START Task inputs

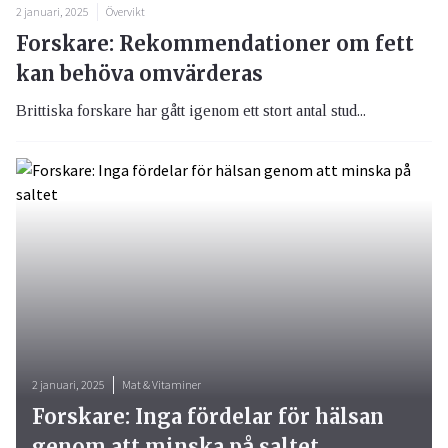
2 januari, 2025
Övervikt
Forskare: Rekommendationer om fett
kan behöva omvärderas
Brittiska forskare har gått igenom ett stort antal stud...
2 januari, 2025
Mat & Vitaminer
Forskare: Inga fördelar för hälsan
genom att minska på saltet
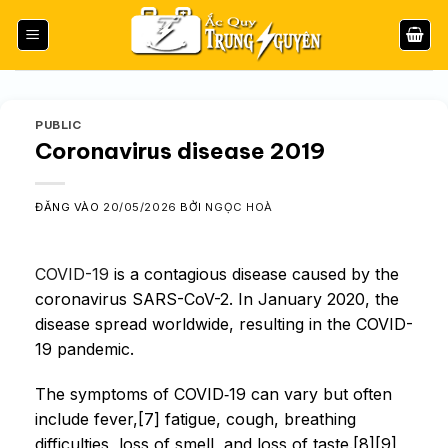
Bỏ
qua
nội
dung
PUBLIC
Coronavirus disease 2019
ĐĂNG VÀO
20/05/2026
BỞI
NGỌC HOÀ
COVID-19
is a contagious disease caused by the
coronavirus SARS-CoV-2. In January 2020, the
disease spread worldwide, resulting in the COVID-
19 pandemic.
The symptoms of COVID‑19 can vary but often
include fever,[7] fatigue, cough, breathing
difficulties, loss of smell, and loss of taste.[8][9]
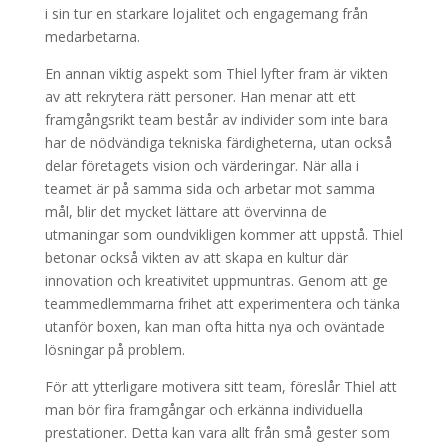
i sin tur en starkare lojalitet och engagemang från
medarbetarna.
En annan viktig aspekt som Thiel lyfter fram är vikten
av att rekrytera rätt personer. Han menar att ett
framgångsrikt team består av individer som inte bara
har de nödvändiga tekniska färdigheterna, utan också
delar företagets vision och värderingar. När alla i
teamet är på samma sida och arbetar mot samma
mål, blir det mycket lättare att övervinna de
utmaningar som oundvikligen kommer att uppstå. Thiel
betonar också vikten av att skapa en kultur där
innovation och kreativitet uppmuntras. Genom att ge
teammedlemmarna frihet att experimentera och tänka
utanför boxen, kan man ofta hitta nya och oväntade
lösningar på problem.
För att ytterligare motivera sitt team, föreslår Thiel att
man bör fira framgångar och erkänna individuella
prestationer. Detta kan vara allt från små gester som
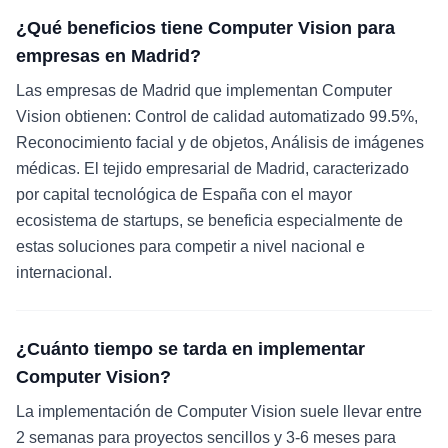
¿Qué beneficios tiene Computer Vision para
empresas en Madrid?
Las empresas de Madrid que implementan Computer
Vision obtienen: Control de calidad automatizado 99.5%,
Reconocimiento facial y de objetos, Análisis de imágenes
médicas. El tejido empresarial de Madrid, caracterizado
por capital tecnológica de España con el mayor
ecosistema de startups, se beneficia especialmente de
estas soluciones para competir a nivel nacional e
internacional.
¿Cuánto tiempo se tarda en implementar
Computer Vision?
La implementación de Computer Vision suele llevar entre
2 semanas para proyectos sencillos y 3-6 meses para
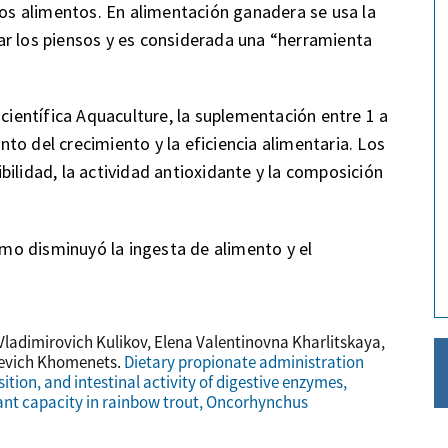
nos alimentos. En alimentación ganadera se usa la
ar los piensos y es considerada una “herramienta
 científica Aquaculture, la suplementación entre 1 a
to del crecimiento y la eficiencia alimentaria. Los
ilidad, la actividad antioxidante y la composición
o disminuyó la ingesta de alimento y el
Vladimirovich Kulikov, Elena Valentinovna Kharlitskaya,
ievich Khomenets.
Dietary propionate administration
tion, and intestinal activity of digestive enzymes,
ant capacity in rainbow trout, Oncorhynchus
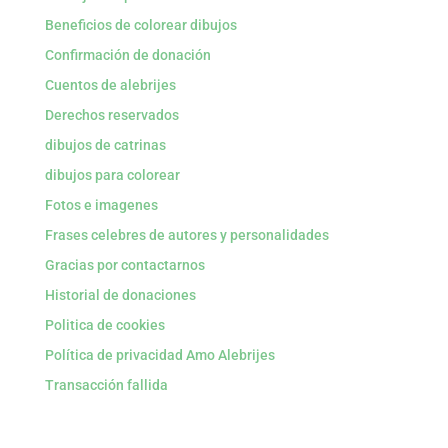
Beneficios de colorear dibujos
Confirmación de donación
Cuentos de alebrijes
Derechos reservados
dibujos de catrinas
dibujos para colorear
Fotos e imagenes
Frases celebres de autores y personalidades
Gracias por contactarnos
Historial de donaciones
Politica de cookies
Política de privacidad Amo Alebrijes
Transacción fallida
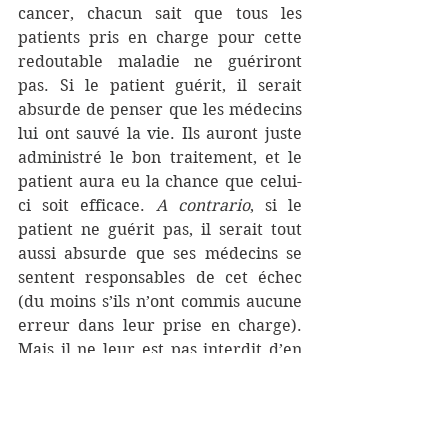
cancer, chacun sait que tous les 
patients pris en charge pour cette 
redoutable maladie ne guériront 
pas. Si le patient guérit, il serait 
absurde de penser que les médecins 
lui ont sauvé la vie. Ils auront juste 
administré le bon traitement, et le 
patient aura eu la chance que celui-
ci soit efficace. 
A contrario
, si le 
patient ne guérit pas, il serait tout 
aussi absurde que ses médecins se 
sentent responsables de cet échec 
(du moins s’ils n’ont commis aucune 
erreur dans leur prise en charge). 
Mais il ne leur est pas interdit d’en 
être affectés, bien au contraire.
J’entends parfaitement l’argument 
avancé par nombre de patients qui 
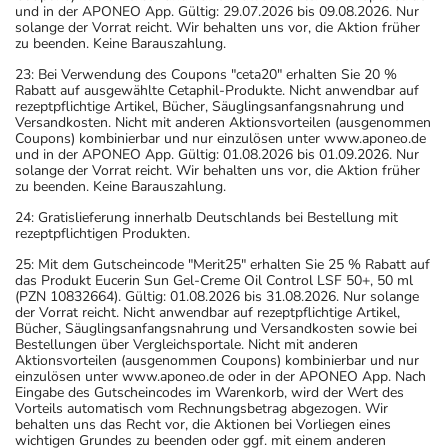
und in der APONEO App. Gültig: 29.07.2026 bis 09.08.2026. Nur
solange der Vorrat reicht. Wir behalten uns vor, die Aktion früher
zu beenden. Keine Barauszahlung.
23: Bei Verwendung des Coupons "ceta20" erhalten Sie 20 %
Rabatt auf ausgewählte Cetaphil-Produkte. Nicht anwendbar auf
rezeptpflichtige Artikel, Bücher, Säuglingsanfangsnahrung und
Versandkosten. Nicht mit anderen Aktionsvorteilen (ausgenommen
Coupons) kombinierbar und nur einzulösen unter www.aponeo.de
und in der APONEO App. Gültig: 01.08.2026 bis 01.09.2026. Nur
solange der Vorrat reicht. Wir behalten uns vor, die Aktion früher
zu beenden. Keine Barauszahlung.
24: Gratislieferung innerhalb Deutschlands bei Bestellung mit
rezeptpflichtigen Produkten.
25: Mit dem Gutscheincode "Merit25" erhalten Sie 25 % Rabatt auf
das Produkt Eucerin Sun Gel-Creme Oil Control LSF 50+, 50 ml
(PZN 10832664). Gültig: 01.08.2026 bis 31.08.2026. Nur solange
der Vorrat reicht. Nicht anwendbar auf rezeptpflichtige Artikel,
Bücher, Säuglingsanfangsnahrung und Versandkosten sowie bei
Bestellungen über Vergleichsportale. Nicht mit anderen
Aktionsvorteilen (ausgenommen Coupons) kombinierbar und nur
einzulösen unter www.aponeo.de oder in der APONEO App. Nach
Eingabe des Gutscheincodes im Warenkorb, wird der Wert des
Vorteils automatisch vom Rechnungsbetrag abgezogen. Wir
behalten uns das Recht vor, die Aktionen bei Vorliegen eines
wichtigen Grundes zu beenden oder ggf. mit einem anderen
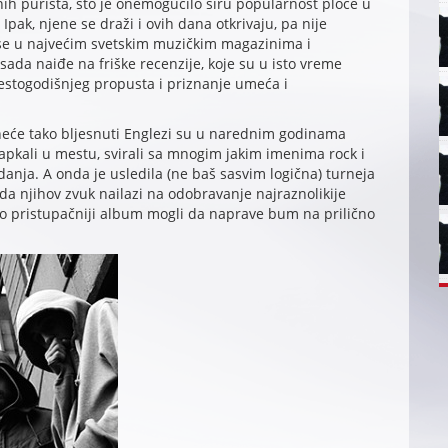
ih purista, što je onemogućilo širu popularnost ploče u
Ipak, njene se draži i ovih dana otkrivaju, pa nije
se u najvećim svetskim muzičkim magazinima i
ada naiđe na friške recenzije, koje su u isto vreme
šestogodišnjeg propusta i priznanje umeća i
eće tako bljesnuti Englezi su u narednim godinama
tapkali u mestu, svirali sa mnogim jakim imenima rock i
zdanja. A onda je usledila (ne baš sasvim logična) turneja
 da njihov zvuk nailazi na odobravanje najraznolikije
ešto pristupačniji album mogli da naprave bum na prilično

END Task inputs

### [Problem details]
In the material above, find each line that contains the word "Madrid", and select it.

### [Exercise answer]
empresas en Madrid?
Las empresas de Madrid que implementan Computer
médicas. El tejido empresarial de Madrid, caracterizado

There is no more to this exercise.